Saudi Arabia targets $100 crude price
Comment of the Day

January 17 2012

Commentary by Eoin Treacy

Saudi Arabia targets $100 crude price

This article by Javier Blas and Guy Chazan for the Financial Times may be of interest to subscribers. Here is a section:
Saudi Arabia is aiming to keep oil prices at about $100 a barrel, a third above its previous public target, in a sign that Riyadh needs higher oil revenues to sustain a big rise in public spending .

Ali Naimi, the Saudi oil minister, on Monday for the first time said the world's largest oil producer aimed to keep oil prices at the triple-digit level.

“Our wish and hope is we can stabilise this oil price and keep it at a level around $100 [a barrel],” Mr Naimi told CNN . “If we were able as producers and consumers to average $100 I think the world economy would be in better shape.”

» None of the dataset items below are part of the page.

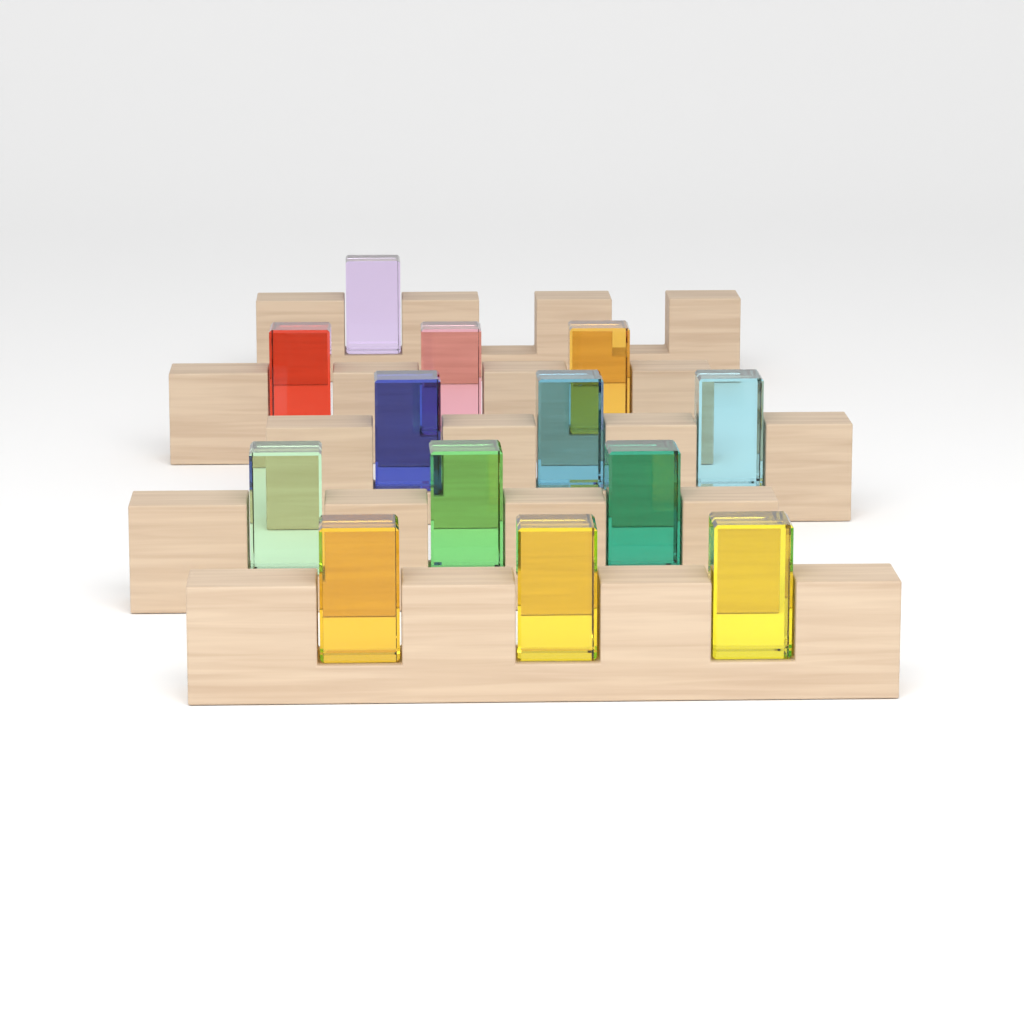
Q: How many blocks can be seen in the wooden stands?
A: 13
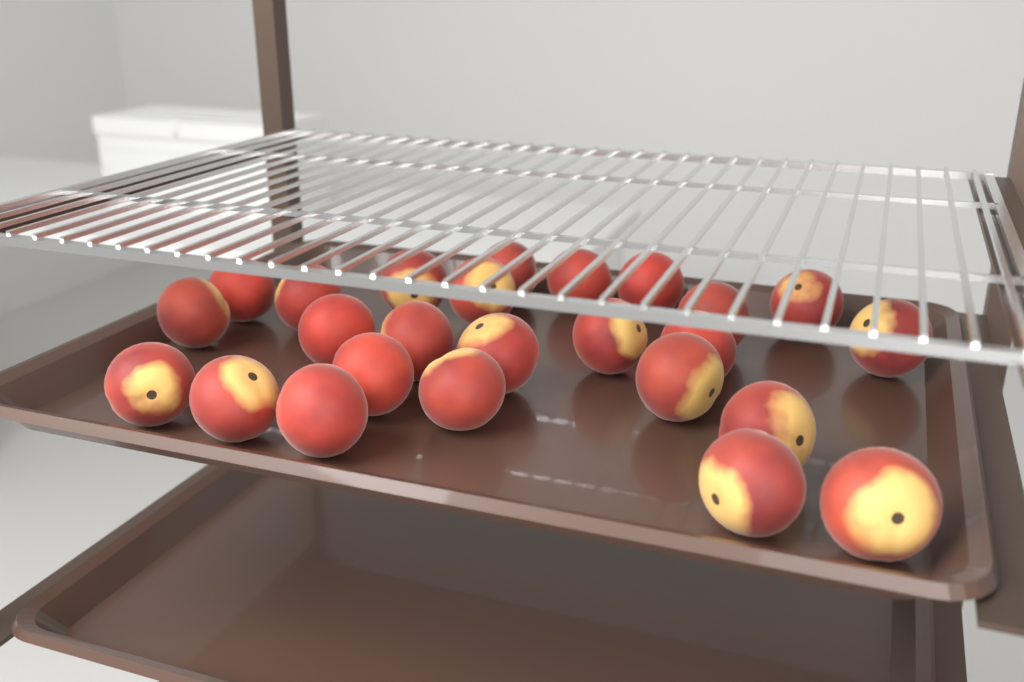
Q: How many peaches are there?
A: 25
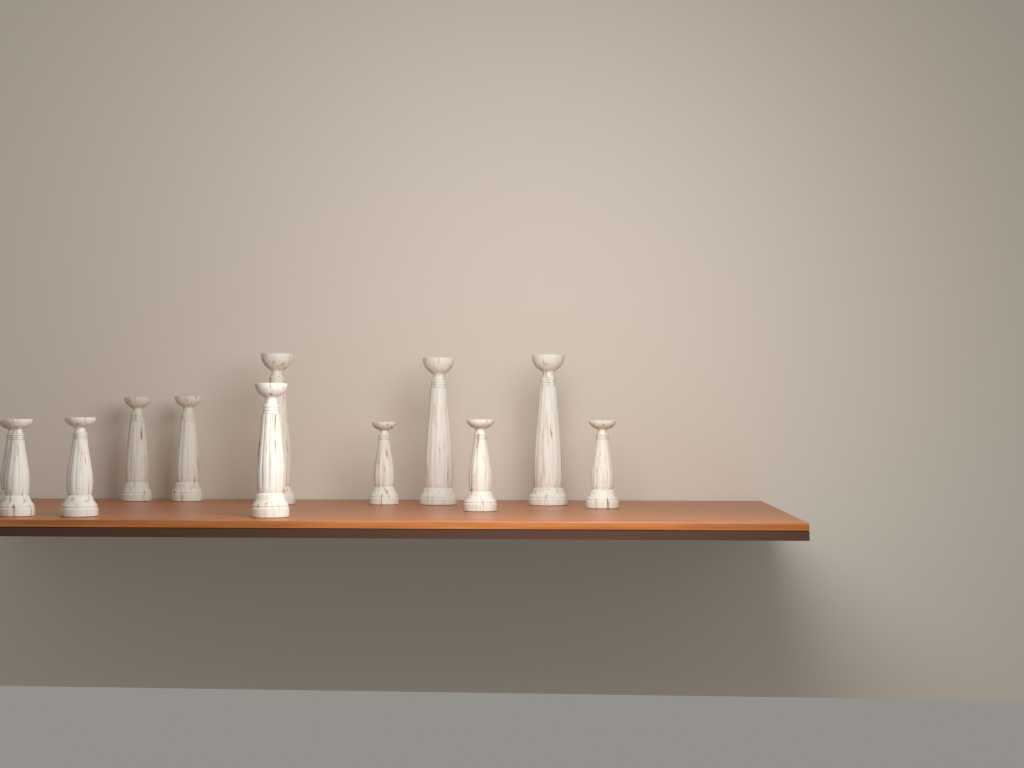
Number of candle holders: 12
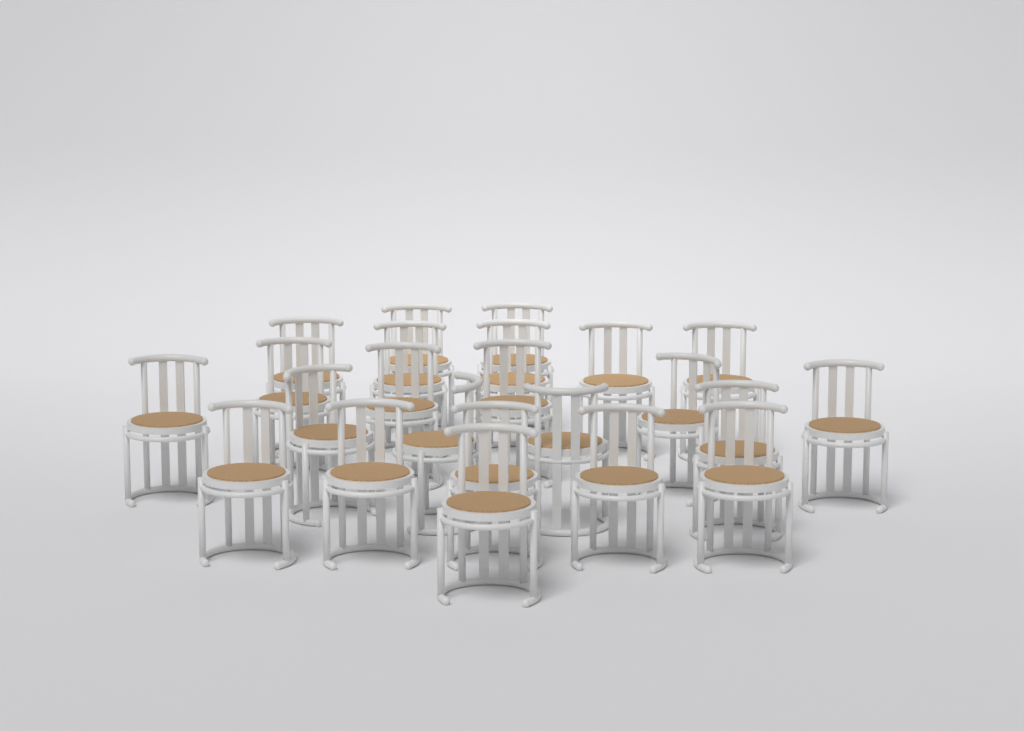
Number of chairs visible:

Eoin Treacy's view Saudi Arabia's efforts to avoid revolt through increased social benefits and generous fuel subsidies may remove a short-term element of uncertainty. It does not nothing to allay medium to longer-term fears of upheaval. The country appears ill equipped to cater to the needs and demands of its large, young population who display a strong sense of entitlement without a corresponding work ethic. (Also see David's piece in Comment of the Day on January 6th).

Brent crude oil is currently in backwardation throughout the futures curve, suggesting more than a short-term supply shortage. US Dollar prices are currently challenging the 10-month progression of lower rally highs and have been consolidating above the 200-day MA since late December. A sustained move below $108 would be required to question potential for some additional upside.

The strength of the US Dollar over the last few months has at least partially contained the impact of higher oil prices on the US economy. The same cannot be said for the Eurozone. The downside of a weaker currency is the effect on imported commodity prices. Brent crude priced in Euro has been ranging in the region of the 2008 peak for almost a year. It broke out of this range two weeks ago and a sustained move below €83 would be required to question medium-term scope for additional upside. While the outlook for global growth remains relatively sanguine, a surge in crude oil prices represents a non-trivial threat to that outlook.